Pour l'économie et notre bien-être
La médecine sous nos latitudes soigne de mieux en mieux, et c'est tant mieux. Mais à l'heure où l'on tente à tout prix de préserver notre système de santé et de sauver l'Assurance-maladie, plutôt que de réduire les dépenses en dé-remboursant tel ou tel médicament ou de sabrer dans les financements de l'hôpital, ne vaudrait-il pas mieux s'attaquer aux causes de ce qui constitue une véritable "catastrophe sanitaire" ? 83% des dépenses remboursées par l'Assurance-maladie sont attribués aujourd'hui aux maladies chroniques, rappelle André Cicollela, pour qui la question est aussi économique.

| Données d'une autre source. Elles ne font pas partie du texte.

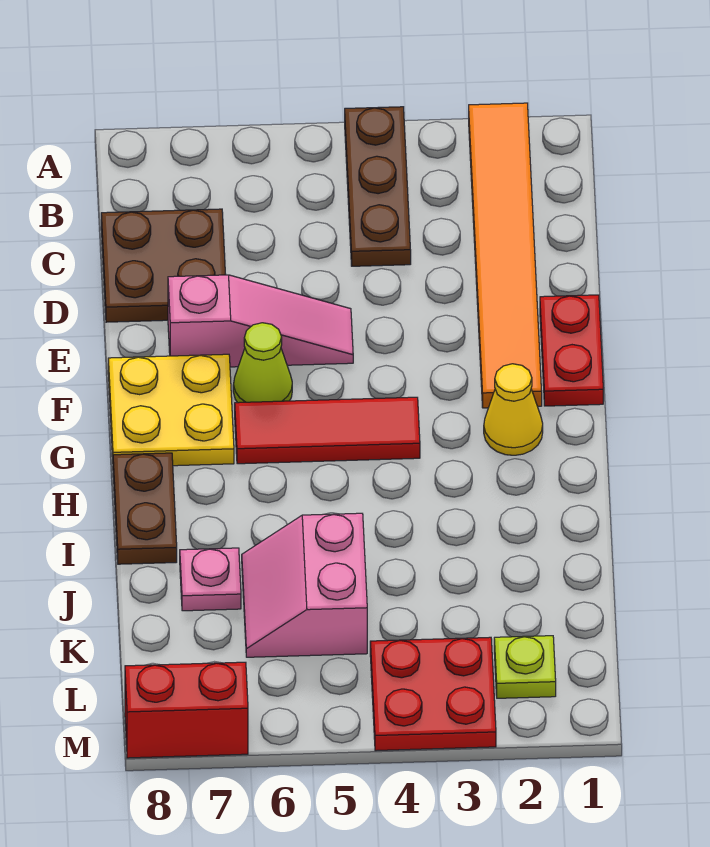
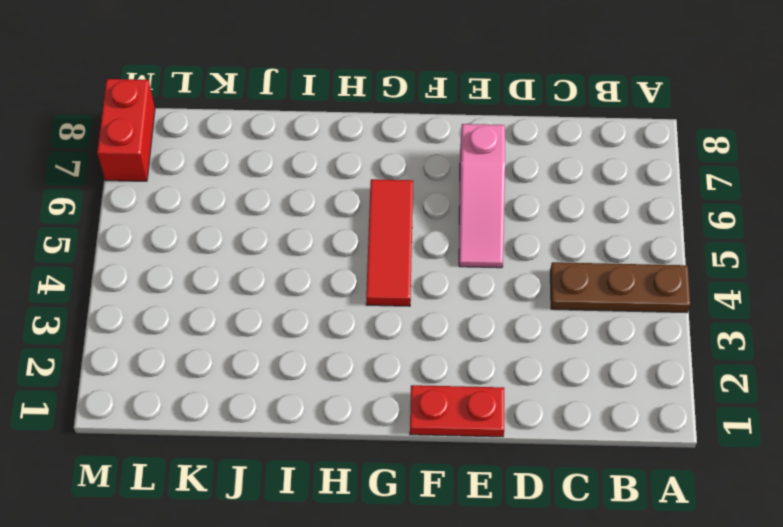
none -> orange 1x6 tile [469,103,542,408]
none -> brown 2x2 plate [101,209,226,322]
none -> lime 1x1 cone [233,323,292,403]

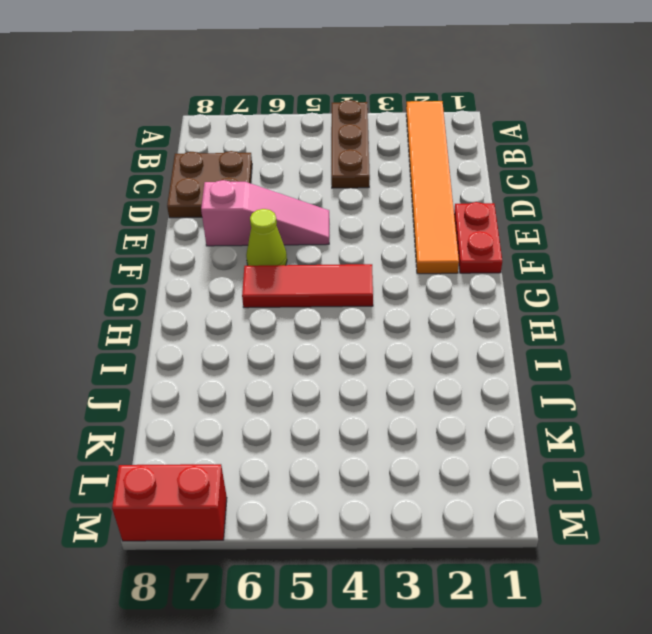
none -> yellow 2x2 plate [108,354,234,466]
none -> yellow 1x1 cone [484,364,543,455]
none -> brown 1x2 plate [113,453,177,564]

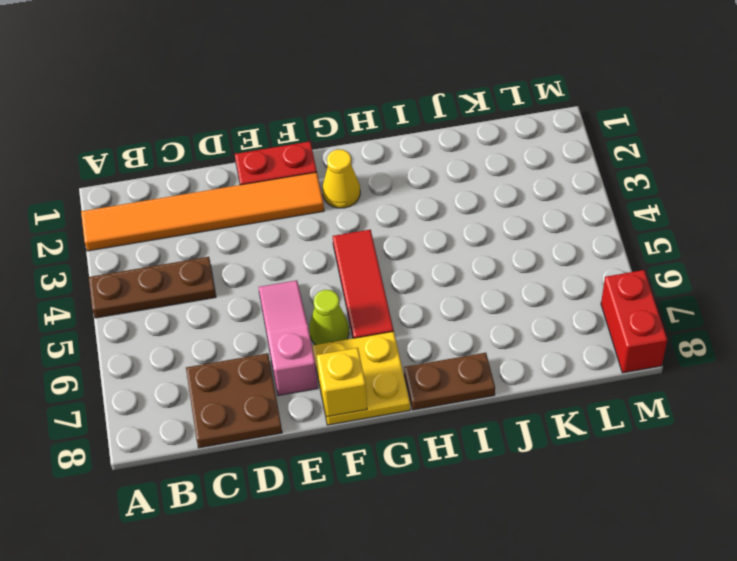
yellow 1x1 brick [317,348,367,417] -> none
none -> pink 2x2 slope [242,513,367,657]
none -> pink 1x1 plate [180,548,241,611]
none -> lime 1x1 plate [494,636,556,698]

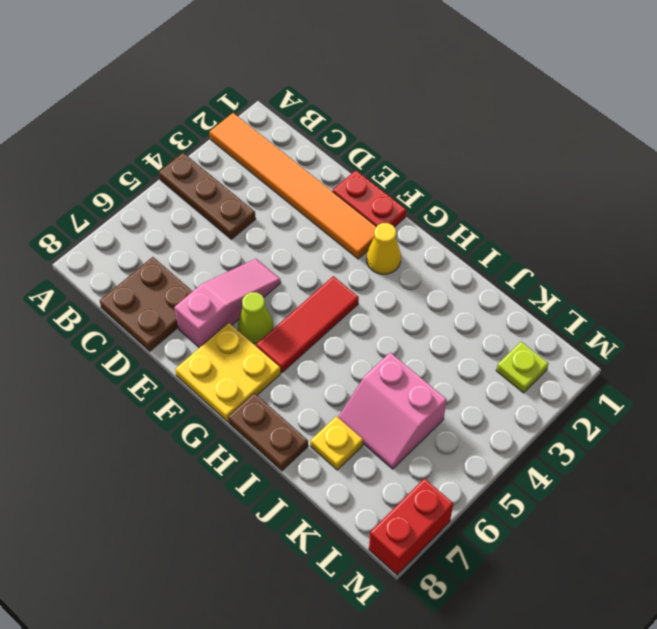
yellow 1x1 plate [311,416,363,470] -> pink 1x1 plate [180,548,241,611]
none -> red 2x2 plate [370,637,496,751]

"Toxique planète" met en garde la société française : il est plus que temps de réagir en luttant efficacement contre la pollution chimique généralisée. Pour notre santé, notre bien-être et aussi la Sécu.
Cathy Lafon
►PRATIQUE Rencontre-décidace avec André Cicolella à 15h00 à la librairie La Machine à lire, à Bordeaux. Réunion publique et débat avec Caroline Chenet-Lis, vice-présidente de l'association Phyto-victimes et élue à la chambre d'agriculture, Dominique Técher viticulteur Bio, vice-président de l’Association Agrobio 33 et François Dupont, animateur EELV Aquitaine, Commission Santé et Environnement, Commission Europe, à 19h30 à Libourne, au Grand Café de l'Orient.
►LE LIVRE "Toxique planète, le scandale invisible des maladies chroniques", Le Seuil, collection Anthropocène, 19€.
►L'AUTEUR André Cicolella est chimiste, toxicologue, conseiller scientifique à l'Institut national de l'Environnement et des Risques (INERIS) et enseignant à l'École des affaires internationales de Sciences Po Paris. Il est cofondateur et président du Réseau environnement santé qui est à l'origine de l'interdiction du bisphénol A dans les biberons et les contenants alimentaires, de l'interdiction du trichloréthylène dans les pressings ou de la prise de conscience des effets de l'aspartame. Premier président de la Fondation Sciences Citoyennes, il a déjà publié notamment "Alertes Santé" (Fayard, 2005) et "Le défi des épidémies modernes " (La Découverte, 2007).